We continue to have plenty to celebrate
As the Fourth of July celebration approaches, the public needs to put aside its thoughts about how much it has lost in the past year because of the crumbling economy.
It is true that many people have seen incomes and retirement plans dwindle and many jobs disappear. We also may like or dislike the people who bear the responsibility for fixing what's broken and wonder whether they are up to the task.
But it is especially appropriate this weekend to realize that while we have lost some things, we continue to have something that many others do not.
Nothing illustrates this better than affairs elsewhere in the world, and particularly in Iran, where protests over the results of its recent national election have been quashed with brute and even deadly force.
The political parties in this country seem to disagree on virtually everything and individuals might find themselves arguing bitterly over policies and approaches, but the right to have these disagreements and have them openly is the one invaluable thing that we have not lost.
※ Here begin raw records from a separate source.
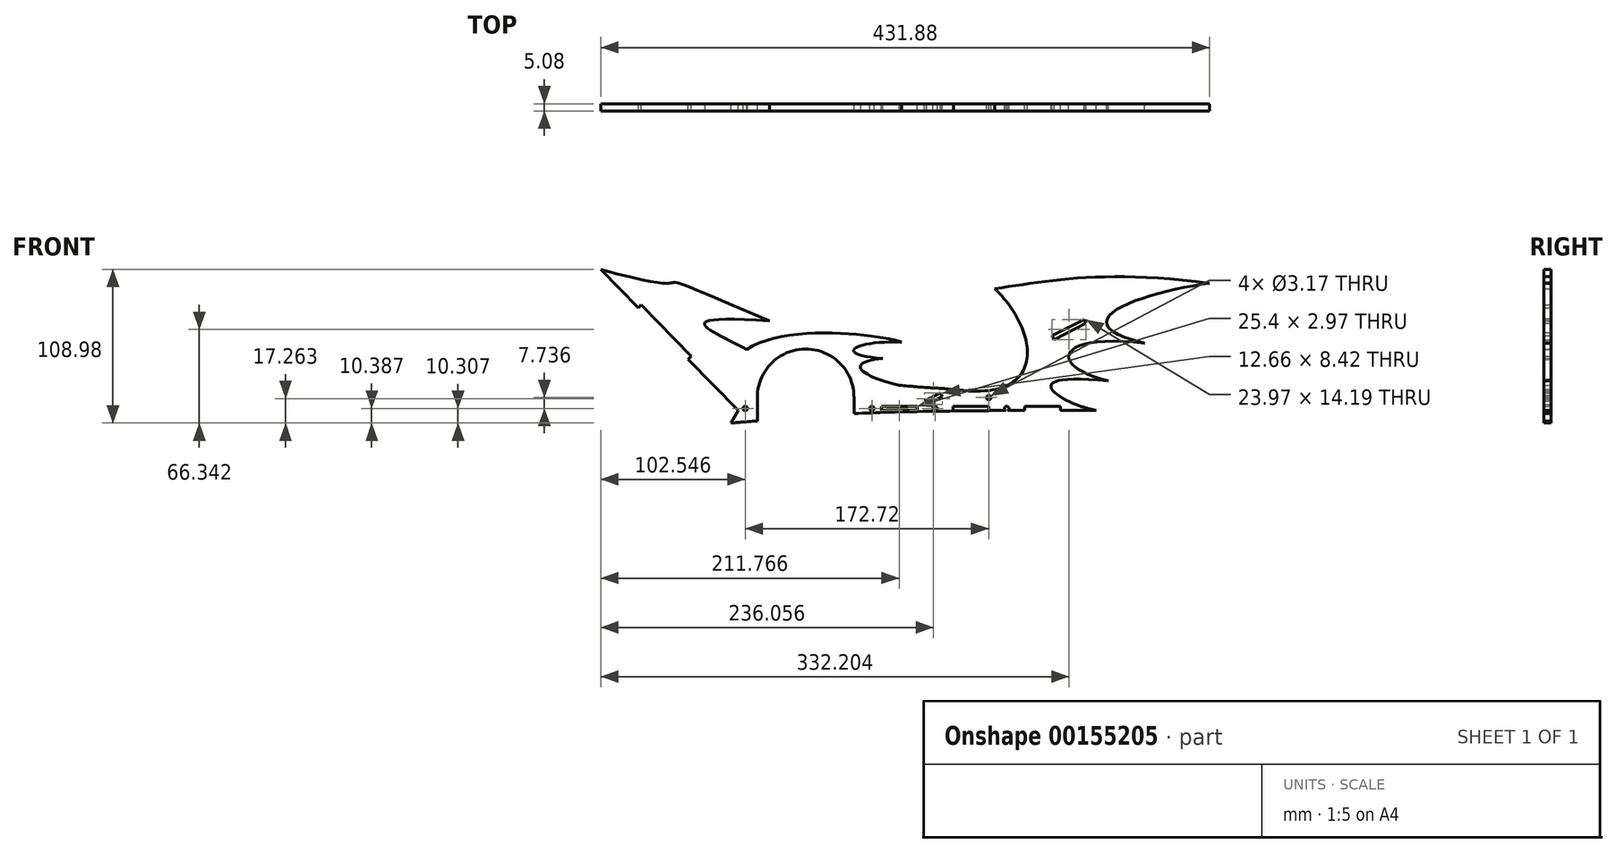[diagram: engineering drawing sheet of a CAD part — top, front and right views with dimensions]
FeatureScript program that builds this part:
annotation { "Feature Type Name" : "Feature", "Feature Type Description" : "" }
export const myFeature = defineFeature(function(context is Context, id is Id, definition is map)
    precondition{}
    {
        {
            var Q0;
            Q0=qCreatedBy(makeId("Front.planeOp"),FACE);
            var sketch = newSketch(context, id + "F0", { "sketchPlane" : qUnion([Q0])});
            skLineSegment(sketch, "E0", {"start": v(-123.58, -55.43) * mm, "end": v(130.42, -55.43) * mm});
            skLineSegment(sketch, "E1", {"start": v(-123.58, -55.43) * mm, "end": v(-221.05, 44.65) * mm});
            skFitSpline(sketch, "E2", {"points": [v(-221.05, 44.65) * mm, v(130.42, -55.43) * mm], "startDerivative": vector(505.8, -343.12) * mm, "endDerivative": vector(351.47, -100.08) * mm});
            skFitSpline(sketch, "E3", {"points": [v(-128.49, -64.33) * mm, v(130.42, -55.43) * mm], "startDerivative": vector(268.45, 20.89) * mm, "endDerivative": vector(540.39, 0) * mm});
            skFitSpline(sketch, "E4", {"points": [v(130.42, -55.43) * mm, v(139.17, -34.48) * mm], "startDerivative": vector(-76.13, 14.57) * mm, "endDerivative": vector(210.33, -21.7) * mm});
            skFitSpline(sketch, "E5", {"points": [v(139.17, -34.48) * mm, v(164.77, -7.78) * mm], "startDerivative": vector(-128.53, 30.04) * mm, "endDerivative": vector(193.64, -23.33) * mm});
            skFitSpline(sketch, "E6", {"points": [v(164.77, -7.78) * mm, v(210.83, 34.92) * mm], "startDerivative": vector(-195.3, 48.4) * mm, "endDerivative": vector(131.87, 18.36) * mm});
            skFitSpline(sketch, "E7", {"points": [v(58.39, 30.96) * mm, v(29.04, -40.35) * mm], "startDerivative": vector(97.12, -92.88) * mm, "endDerivative": vector(-201.85, 31.32) * mm});
            skLineSegment(sketch, "E8", {"start": v(-128.49, -64.33) * mm, "end": v(-123.58, -55.43) * mm});
            skLineSegment(sketch, "E9.bottom", {"start": v(-123.58, -55.43) * mm, "end": v(-97.17, -55.43) * mm});
            skLineSegment(sketch, "E9.right", {"start": v(-97.17, -55.43) * mm, "end": v(-97.17, -52.46) * mm});
            skCircle(sketch, "E10", {"center": v(-75.7, -46.1) * mm, "radius": 34.3 * mm});
            skFitSpline(sketch, "E11", {"points": [v(-117.55, -12.17) * mm, v(-7.73, -7.1) * mm], "startDerivative": vector(92.66, 61.07) * mm, "endDerivative": vector(22.09, -10.97) * mm});
            skFitSpline(sketch, "E12", {"points": [v(-7.73, -7.1) * mm, v(-21.01, -18.44) * mm], "startDerivative": vector(-102.02, 5.3) * mm, "endDerivative": vector(107.38, -6.32) * mm});
            skFitSpline(sketch, "E13", {"points": [v(-21.01, -18.44) * mm, v(-9.26, -37.58) * mm], "startDerivative": vector(-79.92, -7.05) * mm, "endDerivative": vector(88.35, -20.41) * mm});
            skLineSegment(sketch, "E14", {"start": v(-41.41, -45.74) * mm, "end": v(-41.41, -57.67) * mm});
            skLineSegment(sketch, "E15", {"start": v(-109.98, -47.01) * mm, "end": v(-109.98, -62.85) * mm});
            skLineSegment(sketch, "E16.bottom", {"start": v(105.02, -55.44) * mm, "end": v(79.62, -55.44) * mm});
            skLineSegment(sketch, "E16.top", {"start": v(105.02, -52.47) * mm, "end": v(79.62, -52.47) * mm});
            skLineSegment(sketch, "E16.left", {"start": v(105.02, -55.44) * mm, "end": v(105.02, -52.47) * mm});
            skLineSegment(sketch, "E16.right", {"start": v(79.62, -55.44) * mm, "end": v(79.62, -52.47) * mm});
            skLineSegment(sketch, "E17.bottom", {"start": v(54.22, -55.6) * mm, "end": v(28.82, -55.6) * mm});
            skLineSegment(sketch, "E17.top", {"start": v(54.22, -52.64) * mm, "end": v(28.82, -52.64) * mm});
            skLineSegment(sketch, "E17.left", {"start": v(54.22, -55.6) * mm, "end": v(54.22, -52.64) * mm});
            skLineSegment(sketch, "E17.right", {"start": v(28.82, -55.6) * mm, "end": v(28.82, -52.64) * mm});
            skLineSegment(sketch, "E18.bottom", {"start": v(3.42, -55.43) * mm, "end": v(-21.98, -55.43) * mm});
            skLineSegment(sketch, "E18.top", {"start": v(3.42, -52.46) * mm, "end": v(-21.98, -52.46) * mm});
            skLineSegment(sketch, "E18.left", {"start": v(3.42, -55.43) * mm, "end": v(3.42, -52.46) * mm});
            skLineSegment(sketch, "E18.right", {"start": v(-21.98, -55.43) * mm, "end": v(-21.98, -52.46) * mm});
            skFitSpline(sketch, "E19", {"points": [v(58.39, 30.96) * mm, v(210.83, 34.92) * mm], "startDerivative": vector(114.82, 16.8) * mm, "endDerivative": vector(230.04, -29.22) * mm});
            skCircle(sketch, "E20", {"center": v(-75.7, -46.1) * mm, "radius": 1.59 * mm});
            skPoint(sketch, "E21.centerSnap0", {"position": v(41.52, -52.64) * mm});
            skPoint(sketch, "E22.centerSnap0", {"position": v(92.32, -55.44) * mm});
            skLineSegment(sketch, "E23", {"start": v(-159.03, -19.04) * mm, "end": v(-156.9, -16.96) * mm});
            skLineSegment(sketch, "E24", {"start": v(-156.9, -16.96) * mm, "end": v(-192.34, 19.43) * mm});
            skLineSegment(sketch, "E25", {"start": v(-192.34, 19.43) * mm, "end": v(-194.47, 17.36) * mm});
            skFitSpline(sketch, "E26", {"points": [v(-221.05, 44.65) * mm, v(-101.36, 8.06) * mm], "startDerivative": vector(291.26, -78.7) * mm, "endDerivative": vector(356.14, -152.13) * mm});
            skFitSpline(sketch, "E27", {"points": [v(-101.36, 8.06) * mm, v(-117.55, -12.17) * mm], "startDerivative": vector(-235.62, 17) * mm, "endDerivative": vector(64.38, -36.5) * mm});
            skCircle(sketch, "E28", {"center": v(-118.5, -54.02) * mm, "radius": 1.59 * mm});
            skCircle(sketch, "E29", {"center": v(-28.65, -54.02) * mm, "radius": 1.59 * mm});
            skCircle(sketch, "E30", {"center": v(66.92, -54.02) * mm, "radius": 1.59 * mm});
            skCircle(sketch, "E31", {"center": v(16.12, -54.02) * mm, "radius": 1.59 * mm});
            skCircle(sketch, "E32", {"center": v(54.22, -46.29) * mm, "radius": 1.59 * mm});
            skLineSegment(sketch, "E33", {"start": v(8.67, -48.63) * mm, "end": v(19.99, -42.86) * mm});
            skLineSegment(sketch, "E34", {"start": v(8.67, -48.63) * mm, "end": v(10.03, -51.28) * mm});
            skLineSegment(sketch, "E35", {"start": v(19.99, -42.86) * mm, "end": v(21.34, -45.5) * mm});
            skLineSegment(sketch, "E36", {"start": v(10.03, -51.28) * mm, "end": v(21.34, -45.5) * mm});
            skLineSegment(sketch, "E37", {"start": v(8.67, -48.63) * mm, "end": v(121.8, 9.1) * mm});
            skLineSegment(sketch, "E38", {"start": v(10.03, -51.28) * mm, "end": v(123.14, 6.46) * mm});
            skLineSegment(sketch, "E39", {"start": v(121.8, 9.1) * mm, "end": v(123.14, 6.46) * mm});
            skLineSegment(sketch, "E40", {"start": v(99.17, -2.44) * mm, "end": v(100.52, -5.09) * mm});
            skSolve(sketch);
        }
        {
            var Q0;
            {var subQ4=sQuery(id+"F0.wireOp",EDGE,"E1");Q0=makeQuery(id+"F0.imprint","IMPRINT",FACE,{"disambiguationData":[TD([[makeQuery(id+"F0.imprint","IMPRINT",EDGE,{"derivedFrom":subQ4}),-1.0]])]});}
            var Q1;
            {var subQ5=sQuery(id+"F0.wireOp",EDGE,"E11");Q1=makeQuery(id+"F0.imprint","IMPRINT",FACE,{"disambiguationData":[TD([[makeQuery(id+"F0.imprint","IMPRINT",EDGE,{"derivedFrom":subQ5}),-1.0]])]});}
            var Q2;
            {var subQ2=sQuery(id+"F0.wireOp",EDGE,"E17.top");Q2=makeQuery(id+"F0.imprint","IMPRINT",FACE,{"disambiguationData":[TD([[makeQuery(id+"F0.imprint","IMPRINT",EDGE,{"derivedFrom":subQ2}),-1.0]])]});}
            var Q3;
            {var subQ6=sQuery(id+"F0.wireOp",EDGE,"E8");Q3=makeQuery(id+"F0.imprint","IMPRINT",FACE,{"disambiguationData":[TD([[makeQuery(id+"F0.imprint","IMPRINT",EDGE,{"derivedFrom":subQ6}),-1.0]])]});}
            var Q4;
            {var subQ0=sQuery(id+"F0.wireOp",EDGE,"E5");Q4=makeQuery(id+"F0.imprint","IMPRINT",FACE,{"disambiguationData":[TD([[makeQuery(id+"F0.imprint","IMPRINT",EDGE,{"derivedFrom":subQ0}),1.0]])]});}
            var Q5;
            {var subQ0=sQuery(id+"F0.wireOp",EDGE,"E9.left");Q5=makeQuery(id+"F0.imprint","IMPRINT",FACE,{"disambiguationData":[TD([[makeQuery(id+"F0.imprint","IMPRINT",EDGE,{"derivedFrom":subQ0}),-1.0]])]});}
            var Q6;
            {var subQ0=sQuery(id+"F0.wireOp",EDGE,"kmsJGGKl-0SAu-e9FC-bgvf-i3T3cF3yvVrz");var subQ1=sQuery(id+"F0.wireOp",EDGE,"E9.bottom");var subQ2=makeQuery(id+"F0.imprint","INTERSECT",VERTEX,{"disambiguationData":[OD(1.0)],"derivedFrom":[subQ1,subQ0]});Q6=makeQuery(id+"F0.imprint","IMPRINT",FACE,{"disambiguationData":[TD([[makeQuery(id+"F0.imprint","IMPRINT",EDGE,{"disambiguationData":[TD([[subQ2,-1.0]])],"derivedFrom":subQ1}),1.0]])]});}
            var Q7;
            {var subQ0=sQuery(id+"F0.wireOp",EDGE,"E26");Q7=makeQuery(id+"F0.imprint","IMPRINT",FACE,{"disambiguationData":[TD([[makeQuery(id+"F0.imprint","IMPRINT",EDGE,{"derivedFrom":subQ0}),-1.0]])]});}
            var Q8;
            {var subQ1=sQuery(id+"F0.wireOp",EDGE,"E17.bottom");Q8=makeQuery(id+"F0.imprint","IMPRINT",FACE,{"disambiguationData":[TD([[makeQuery(id+"F0.imprint","IMPRINT",EDGE,{"derivedFrom":subQ1}),1.0]])]});}
            var Q9;
            {var subQ5=sQuery(id+"F0.wireOp",EDGE,"E40");Q9=makeQuery(id+"F0.imprint","IMPRINT",FACE,{"disambiguationData":[TD([[makeQuery(id+"F0.imprint","IMPRINT",EDGE,{"derivedFrom":subQ5}),-1.0]])]});}
            var Q10;
            {var subQ1=sQuery(id+"F0.wireOp",EDGE,"E35");Q10=makeQuery(id+"F0.imprint","IMPRINT",FACE,{"disambiguationData":[TD([[makeQuery(id+"F0.imprint","IMPRINT",EDGE,{"derivedFrom":subQ1}),1.0]])]});}
            extrude(context, id + "F1", {"entities" : qUnion([Q0, Q1, Q2, Q3, Q4, Q5, Q6, Q7, Q8, Q9, Q10]), "depth" : 2.54 * mm});
        }
        {
            var Q0;
            Q0=makeQuery(id+"F1.opExtrude","CAP_FACE",FACE,{"disambiguationData":[OSD([sQuery(id+"F0.wireOp",EDGE,"E0"),sQuery(id+"F0.wireOp",EDGE,"E1"),sQuery(id+"F0.wireOp",EDGE,"E2"),sQuery(id+"F0.wireOp",EDGE,"E3"),sQuery(id+"F0.wireOp",EDGE,"E4"),sQuery(id+"F0.wireOp",EDGE,"E5"),sQuery(id+"F0.wireOp",EDGE,"E6"),sQuery(id+"F0.wireOp",EDGE,"E7"),sQuery(id+"F0.wireOp",EDGE,"E8"),sQuery(id+"F0.wireOp",EDGE,"E9.bottom"),sQuery(id+"F0.wireOp",EDGE,"E10"),sQuery(id+"F0.wireOp",EDGE,"E11"),sQuery(id+"F0.wireOp",EDGE,"E12"),sQuery(id+"F0.wireOp",EDGE,"E13"),sQuery(id+"F0.wireOp",EDGE,"E14"),sQuery(id+"F0.wireOp",EDGE,"E15"),sQuery(id+"F0.wireOp",EDGE,"E16.top"),sQuery(id+"F0.wireOp",EDGE,"E16.left"),sQuery(id+"F0.wireOp",EDGE,"E16.right"),sQuery(id+"F0.wireOp",EDGE,"E17.top"),sQuery(id+"F0.wireOp",EDGE,"E17.left"),sQuery(id+"F0.wireOp",EDGE,"E17.right"),sQuery(id+"F0.wireOp",EDGE,"E18.top"),sQuery(id+"F0.wireOp",EDGE,"E18.left"),sQuery(id+"F0.wireOp",EDGE,"E18.right"),sQuery(id+"F0.wireOp",EDGE,"E19"),sQuery(id+"F0.wireOp",EDGE,"HCBmPzbX-FsAB-Wz6B-1bXd-dk0utC5s3M7Y"),sQuery(id+"F0.wireOp",EDGE,"2KH3kkC5-nWMU-1kYx-wfHD-enwgcBDh3r1P"),sQuery(id+"F0.wireOp",EDGE,"E22")])],"isStart":false});
            var Q1;
            Q1=makeQuery(id+"F1.opExtrude","CAP_FACE",FACE,{"disambiguationData":[OSD([sQuery(id+"F0.wireOp",EDGE,"E0"),sQuery(id+"F0.wireOp",EDGE,"E1"),sQuery(id+"F0.wireOp",EDGE,"E2"),sQuery(id+"F0.wireOp",EDGE,"E3"),sQuery(id+"F0.wireOp",EDGE,"E4"),sQuery(id+"F0.wireOp",EDGE,"E5"),sQuery(id+"F0.wireOp",EDGE,"E6"),sQuery(id+"F0.wireOp",EDGE,"E7"),sQuery(id+"F0.wireOp",EDGE,"E8"),sQuery(id+"F0.wireOp",EDGE,"E9.bottom"),sQuery(id+"F0.wireOp",EDGE,"E10"),sQuery(id+"F0.wireOp",EDGE,"E11"),sQuery(id+"F0.wireOp",EDGE,"E12"),sQuery(id+"F0.wireOp",EDGE,"E13"),sQuery(id+"F0.wireOp",EDGE,"E14"),sQuery(id+"F0.wireOp",EDGE,"E15"),sQuery(id+"F0.wireOp",EDGE,"E16.top"),sQuery(id+"F0.wireOp",EDGE,"E16.left"),sQuery(id+"F0.wireOp",EDGE,"E16.right"),sQuery(id+"F0.wireOp",EDGE,"E17.top"),sQuery(id+"F0.wireOp",EDGE,"E17.left"),sQuery(id+"F0.wireOp",EDGE,"E17.right"),sQuery(id+"F0.wireOp",EDGE,"E18.top"),sQuery(id+"F0.wireOp",EDGE,"E18.left"),sQuery(id+"F0.wireOp",EDGE,"E18.right"),sQuery(id+"F0.wireOp",EDGE,"E19"),sQuery(id+"F0.wireOp",EDGE,"HCBmPzbX-FsAB-Wz6B-1bXd-dk0utC5s3M7Y"),sQuery(id+"F0.wireOp",EDGE,"2KH3kkC5-nWMU-1kYx-wfHD-enwgcBDh3r1P"),sQuery(id+"F0.wireOp",EDGE,"E22")])],"isStart":true});
            extrude(context, id + "F2", {"entities" : qUnion([Q0, Q1]), "operationType" : NewBodyOperationType.ADD, "depth" : 2.54 * mm});
        }
    });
Democracy is a messy business and clearly not as efficient as a dictatorship or other form of totalitarian rule. But the signers of the Declaration of Independence some 233 years ago knew that and realized the hazards inherent in the grand experiment they were about to launch.
Despite our sometimes highly vocal criticisms of the failures or excesses attached to the political and governmental processes, we continue to possess the one thing that so many others do not: the right to change the things we can and to disagree when we can't.
That is something worth celebrating.